Posts Tagged ‘Julie Andrews’

That’s life! (Blake Edwards, 1986)

Dimanche, juillet 5th, 2009

Une chanteuse mariée à un architecte californien apprend qu’elle a un cancer de la gorge. Tout en continuant à soutenir sa famille et notamment son époux en pleine crise de la soixantaine, elle attend les résultats de l’examen qui lui dira si la tumeur est bénigne ou maligne.

Film tourné dans sa propre maison d’une façon totalement indépendante par Blake Edwards, That’s life! est sans doute un des films les plus personnels de son auteur. Il n’y a pas besoin de surinterpréter pour deviner que celui que Claudia Cardinale décrit comme “un vrai fou” a mis beaucoup de lui-même dans ce personnage d’architecte vieillissant et immature. Personnage joué par Jack Lemmon, son partenaire de toujours qui forme ici un grand duo avec Julie Andrews, l’épouse à la ville de Blake Edwards. Cet aspect très intime n’empêche pas That’s life! d’être rigoureusement réalisé.

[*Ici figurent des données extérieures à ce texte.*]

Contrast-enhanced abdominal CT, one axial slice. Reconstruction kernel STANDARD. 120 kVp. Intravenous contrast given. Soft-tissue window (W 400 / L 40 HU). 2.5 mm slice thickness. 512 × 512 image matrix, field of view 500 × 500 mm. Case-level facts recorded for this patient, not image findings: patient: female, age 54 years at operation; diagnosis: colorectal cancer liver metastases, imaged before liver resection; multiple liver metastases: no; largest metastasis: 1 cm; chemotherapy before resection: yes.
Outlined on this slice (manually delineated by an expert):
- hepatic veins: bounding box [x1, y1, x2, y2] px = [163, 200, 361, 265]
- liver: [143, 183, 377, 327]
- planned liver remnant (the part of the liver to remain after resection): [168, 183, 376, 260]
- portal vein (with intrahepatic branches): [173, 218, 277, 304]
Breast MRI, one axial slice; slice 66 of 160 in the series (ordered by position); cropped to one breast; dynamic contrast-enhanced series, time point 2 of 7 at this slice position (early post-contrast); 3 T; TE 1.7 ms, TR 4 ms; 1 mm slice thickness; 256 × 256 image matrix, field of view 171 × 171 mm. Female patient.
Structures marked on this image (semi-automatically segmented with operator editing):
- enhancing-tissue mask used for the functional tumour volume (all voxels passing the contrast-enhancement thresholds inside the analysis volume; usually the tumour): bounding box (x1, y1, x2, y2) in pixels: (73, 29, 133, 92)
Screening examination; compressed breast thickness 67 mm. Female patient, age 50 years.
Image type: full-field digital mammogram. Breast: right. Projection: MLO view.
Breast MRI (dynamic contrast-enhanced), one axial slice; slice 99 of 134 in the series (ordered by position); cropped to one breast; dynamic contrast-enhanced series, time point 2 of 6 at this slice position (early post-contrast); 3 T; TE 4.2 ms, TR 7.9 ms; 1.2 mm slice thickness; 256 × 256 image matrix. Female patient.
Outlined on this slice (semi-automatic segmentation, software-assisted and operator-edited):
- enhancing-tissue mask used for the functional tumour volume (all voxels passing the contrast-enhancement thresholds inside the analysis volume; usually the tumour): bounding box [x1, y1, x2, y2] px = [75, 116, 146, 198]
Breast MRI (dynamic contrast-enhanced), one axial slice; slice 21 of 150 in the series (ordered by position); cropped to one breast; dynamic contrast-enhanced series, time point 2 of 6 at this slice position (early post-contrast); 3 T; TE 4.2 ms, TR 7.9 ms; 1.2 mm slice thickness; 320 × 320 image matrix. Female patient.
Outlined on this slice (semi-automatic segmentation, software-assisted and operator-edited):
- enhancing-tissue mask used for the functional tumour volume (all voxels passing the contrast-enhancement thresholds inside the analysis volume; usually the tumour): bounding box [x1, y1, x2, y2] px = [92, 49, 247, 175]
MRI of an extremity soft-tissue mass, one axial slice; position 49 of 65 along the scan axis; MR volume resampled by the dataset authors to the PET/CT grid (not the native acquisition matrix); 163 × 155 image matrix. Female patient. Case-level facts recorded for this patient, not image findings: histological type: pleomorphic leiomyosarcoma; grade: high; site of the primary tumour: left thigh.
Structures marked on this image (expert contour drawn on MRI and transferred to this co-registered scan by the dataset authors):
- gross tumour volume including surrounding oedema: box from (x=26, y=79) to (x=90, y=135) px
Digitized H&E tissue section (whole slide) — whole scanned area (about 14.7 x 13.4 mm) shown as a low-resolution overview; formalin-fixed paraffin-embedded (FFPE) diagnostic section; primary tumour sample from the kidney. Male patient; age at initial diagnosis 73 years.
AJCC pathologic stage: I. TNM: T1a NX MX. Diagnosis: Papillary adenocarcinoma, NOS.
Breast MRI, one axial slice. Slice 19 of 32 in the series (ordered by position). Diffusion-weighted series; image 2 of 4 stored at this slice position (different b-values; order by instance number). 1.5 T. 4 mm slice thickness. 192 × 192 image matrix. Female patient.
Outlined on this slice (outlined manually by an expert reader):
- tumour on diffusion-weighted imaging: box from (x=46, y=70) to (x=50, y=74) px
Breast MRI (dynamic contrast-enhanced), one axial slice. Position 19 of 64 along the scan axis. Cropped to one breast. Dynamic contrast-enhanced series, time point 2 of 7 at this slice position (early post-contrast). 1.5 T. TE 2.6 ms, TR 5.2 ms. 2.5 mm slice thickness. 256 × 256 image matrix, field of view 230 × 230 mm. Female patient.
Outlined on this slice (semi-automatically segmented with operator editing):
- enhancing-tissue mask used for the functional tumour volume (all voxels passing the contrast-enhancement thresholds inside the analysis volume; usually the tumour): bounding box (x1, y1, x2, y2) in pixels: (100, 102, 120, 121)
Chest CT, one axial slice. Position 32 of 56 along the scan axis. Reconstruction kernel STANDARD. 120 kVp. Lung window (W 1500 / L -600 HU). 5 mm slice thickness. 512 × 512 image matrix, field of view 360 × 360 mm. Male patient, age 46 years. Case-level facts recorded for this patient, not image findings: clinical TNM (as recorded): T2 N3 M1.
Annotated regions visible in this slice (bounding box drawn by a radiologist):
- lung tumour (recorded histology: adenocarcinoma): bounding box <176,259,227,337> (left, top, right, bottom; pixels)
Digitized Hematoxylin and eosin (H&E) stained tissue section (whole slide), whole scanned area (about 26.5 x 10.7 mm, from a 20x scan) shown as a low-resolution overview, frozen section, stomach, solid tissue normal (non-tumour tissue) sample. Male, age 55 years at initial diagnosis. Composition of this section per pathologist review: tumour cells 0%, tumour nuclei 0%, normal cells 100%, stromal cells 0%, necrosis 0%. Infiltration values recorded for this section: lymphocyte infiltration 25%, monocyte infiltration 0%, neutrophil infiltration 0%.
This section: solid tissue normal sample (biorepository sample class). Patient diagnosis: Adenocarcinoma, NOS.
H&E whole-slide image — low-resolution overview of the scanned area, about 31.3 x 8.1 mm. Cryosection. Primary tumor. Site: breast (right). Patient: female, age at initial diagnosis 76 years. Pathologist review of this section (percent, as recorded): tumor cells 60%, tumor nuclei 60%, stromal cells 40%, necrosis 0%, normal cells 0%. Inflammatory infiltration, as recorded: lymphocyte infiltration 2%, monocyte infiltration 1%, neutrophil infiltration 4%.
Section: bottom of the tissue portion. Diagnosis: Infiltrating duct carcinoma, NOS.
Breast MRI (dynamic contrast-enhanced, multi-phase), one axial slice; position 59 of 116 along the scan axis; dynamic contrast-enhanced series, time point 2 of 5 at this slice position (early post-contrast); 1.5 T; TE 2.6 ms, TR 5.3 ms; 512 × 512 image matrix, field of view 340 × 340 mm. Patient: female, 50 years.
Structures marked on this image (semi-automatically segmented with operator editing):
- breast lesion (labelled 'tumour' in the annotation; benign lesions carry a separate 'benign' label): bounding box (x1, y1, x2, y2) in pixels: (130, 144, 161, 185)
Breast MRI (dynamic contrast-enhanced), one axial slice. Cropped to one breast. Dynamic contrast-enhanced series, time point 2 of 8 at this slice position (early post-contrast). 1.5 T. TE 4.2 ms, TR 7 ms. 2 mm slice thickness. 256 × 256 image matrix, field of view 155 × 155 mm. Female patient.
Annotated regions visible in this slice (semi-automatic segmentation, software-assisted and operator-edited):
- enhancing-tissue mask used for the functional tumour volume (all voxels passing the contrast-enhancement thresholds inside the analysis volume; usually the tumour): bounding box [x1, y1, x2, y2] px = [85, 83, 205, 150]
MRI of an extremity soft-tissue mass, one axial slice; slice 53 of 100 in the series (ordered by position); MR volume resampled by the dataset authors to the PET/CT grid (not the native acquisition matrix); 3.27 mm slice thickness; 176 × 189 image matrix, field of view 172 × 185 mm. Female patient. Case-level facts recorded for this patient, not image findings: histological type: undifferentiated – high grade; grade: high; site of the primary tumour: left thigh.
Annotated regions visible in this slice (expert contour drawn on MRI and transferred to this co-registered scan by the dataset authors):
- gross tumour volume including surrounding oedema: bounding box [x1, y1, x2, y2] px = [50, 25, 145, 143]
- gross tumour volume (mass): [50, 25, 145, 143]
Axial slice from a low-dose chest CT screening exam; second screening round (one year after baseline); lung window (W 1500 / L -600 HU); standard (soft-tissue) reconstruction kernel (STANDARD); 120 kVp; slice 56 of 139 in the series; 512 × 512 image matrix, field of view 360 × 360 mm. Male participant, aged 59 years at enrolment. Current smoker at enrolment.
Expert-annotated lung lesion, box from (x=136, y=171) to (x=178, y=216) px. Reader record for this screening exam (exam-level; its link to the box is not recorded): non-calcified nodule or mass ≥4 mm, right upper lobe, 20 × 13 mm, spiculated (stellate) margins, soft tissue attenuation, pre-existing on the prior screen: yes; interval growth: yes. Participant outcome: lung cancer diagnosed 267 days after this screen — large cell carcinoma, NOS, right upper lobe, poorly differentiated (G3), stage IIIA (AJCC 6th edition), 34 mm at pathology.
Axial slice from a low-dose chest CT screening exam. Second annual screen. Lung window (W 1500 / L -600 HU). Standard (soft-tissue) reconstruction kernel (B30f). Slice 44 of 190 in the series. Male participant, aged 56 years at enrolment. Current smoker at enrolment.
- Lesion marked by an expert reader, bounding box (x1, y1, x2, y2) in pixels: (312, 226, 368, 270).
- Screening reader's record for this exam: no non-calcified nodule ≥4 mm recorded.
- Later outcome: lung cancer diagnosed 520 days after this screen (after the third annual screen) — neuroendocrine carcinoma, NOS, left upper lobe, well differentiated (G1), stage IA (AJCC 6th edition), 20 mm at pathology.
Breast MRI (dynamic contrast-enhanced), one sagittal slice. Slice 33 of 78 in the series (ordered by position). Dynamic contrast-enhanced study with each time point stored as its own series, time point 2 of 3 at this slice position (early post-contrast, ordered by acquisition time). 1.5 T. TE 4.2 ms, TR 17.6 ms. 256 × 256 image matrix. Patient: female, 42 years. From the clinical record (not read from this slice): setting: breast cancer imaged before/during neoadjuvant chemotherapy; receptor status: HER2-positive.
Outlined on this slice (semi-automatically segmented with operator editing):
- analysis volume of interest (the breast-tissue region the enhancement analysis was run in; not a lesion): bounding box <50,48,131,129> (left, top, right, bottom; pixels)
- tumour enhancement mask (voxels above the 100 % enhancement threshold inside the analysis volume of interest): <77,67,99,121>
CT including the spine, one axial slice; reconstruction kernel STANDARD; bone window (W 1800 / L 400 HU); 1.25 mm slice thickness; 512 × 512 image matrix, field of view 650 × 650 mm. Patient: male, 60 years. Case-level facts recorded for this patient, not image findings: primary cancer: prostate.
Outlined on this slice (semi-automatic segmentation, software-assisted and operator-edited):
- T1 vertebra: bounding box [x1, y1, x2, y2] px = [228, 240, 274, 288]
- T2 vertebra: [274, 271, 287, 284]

C’est d’abord un sommet de narration avec une unité de temps, une quasi-unité de lieu mais aussi une variété des registres gérée avec une maîtrise de tous les instants. Le film est une perpétuelle alternance entre le comique et le sentimental sans jamais qu’il n’y ait à proprement parler rupture de ton. Au contraire, la continuité est parfaitement gérée par le metteur en scène qui donne l’impression de faire un film de famille. Des gags presque scabreux viennent parfois modifier le cours d’une scène où un personnages s’épanche sans que la transition n’apparaisse aux yeux du spectateur. Plus que sa tendance au burlesque anarchisant qui explose dans des films qui peuvent en devenir ennuyeux (La party), ce merveilleux alliage entre humour et sentimentalité, entre tendresse et causticité, entre rire et larmes est à mon sens  ce qui, depuis Diamants sur canapé, rend le cinéaste aussi attachant. En cela, Blake Edwards est un digne hériter de Billy Wilder.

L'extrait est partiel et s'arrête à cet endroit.